Wednesday, December 8, 2010

A few thoughts on National Accounts - Household Income

I stumbled upon a few things that I think are relevant to my first post on the price-income calculation debate that I wanted to share.  Perhaps the most relevant thing is that - despite commentators and the RBA saying that the national accounts measurement of household income is the 'most relevant' to be used for the purposes of calculating affordability of house prices - there seems to be considerable data quality concerns about this metric. 
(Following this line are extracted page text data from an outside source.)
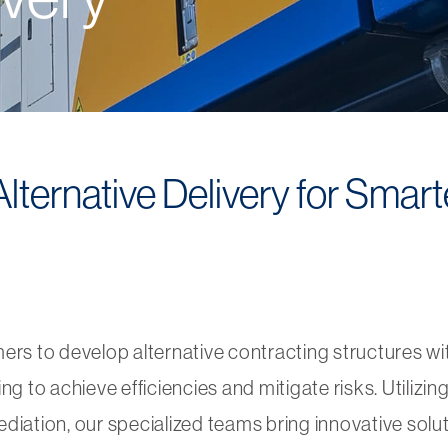
ternative Delivery for Smarte
mers to develop
alternative contracting structures wi
o achieve efficiencies and mitigate risks. Utilizing 
diation, our specialized teams bring innovative solu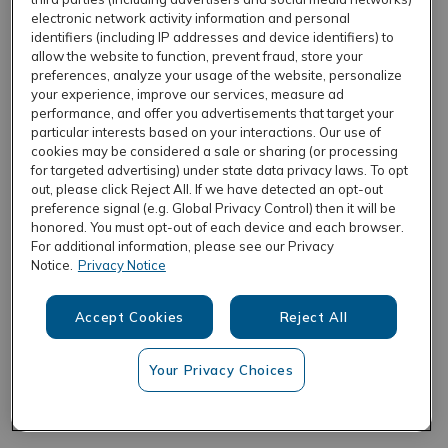
electronic network activity information and personal
identifiers (including IP addresses and device identifiers) to
allow the website to function, prevent fraud, store your
REFRESH
preferences, analyze your usage of the website, personalize
your experience, improve our services, measure ad
performance, and offer you advertisements that target your
particular interests based on your interactions. Our use of
cookies may be considered a sale or sharing (or processing
for targeted advertising) under state data privacy laws. To opt
out, please click Reject All. If we have detected an opt-out
preference signal (e.g. Global Privacy Control) then it will be
honored. You must opt-out of each device and each browser.
For additional information, please see our Privacy
Notice.
Privacy Notice
Accept Cookies
Reject All
Your Privacy Choices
For example, the ABS published the following in its 2007 item titled "Spotlight on National Accounts: Household Savings Ratio":

As the difference between the Household disposable income and Household final consumption expenditure is relatively small, caution should be exercised in interpreting the Household saving ratio in recent years, because major components of household income and expenditure may be subject to significant revisions. Many of these series are based on annual indicators and in a number of instances the household sector is measured as a residual of all other sectors. (emphasis added)

The most worrying revelation in the above quote from the ABS is that the methodology for calculating the income attributable to the 'household' sector in the National Accounts appears to be "a residual of all other sectors" in "a number of instances".  Income that doesn't fit neatly into 'government' or 'commercial' income is therefore simply attributed to households?  This seems totally bizarre to me.  This clearly also impacts the reliability and interpretation of the official national household savings rate (which is actually the context for the above ABS quote/paper).

When calculating affordability of prices for any asset or consumption item (including housing) this suggests (at least to me) a strong methodological reason to rely much more on the direct household income surveys conducted by the ABS which actually quantify household's income available for consumption, as opposed to National Accounts data.  As discussed in my earlier post these income levels can be easily adjusted for subsequent wage inflation if the 2-3 year lag in the data is of concern.

1 comment:

  1. What are some examples of the "income that doesn't fit neatly into government or commercial income that is therefore simply attributed to households"?

    Is this charity and non-profit income for example, as you discussed in your first post...if so, how much of this money could failry be used for house price-income comparisons? Some charities may in fact be partaking in residential property purchases for households...? I dont know, just thinking about how they could partly justify this practise.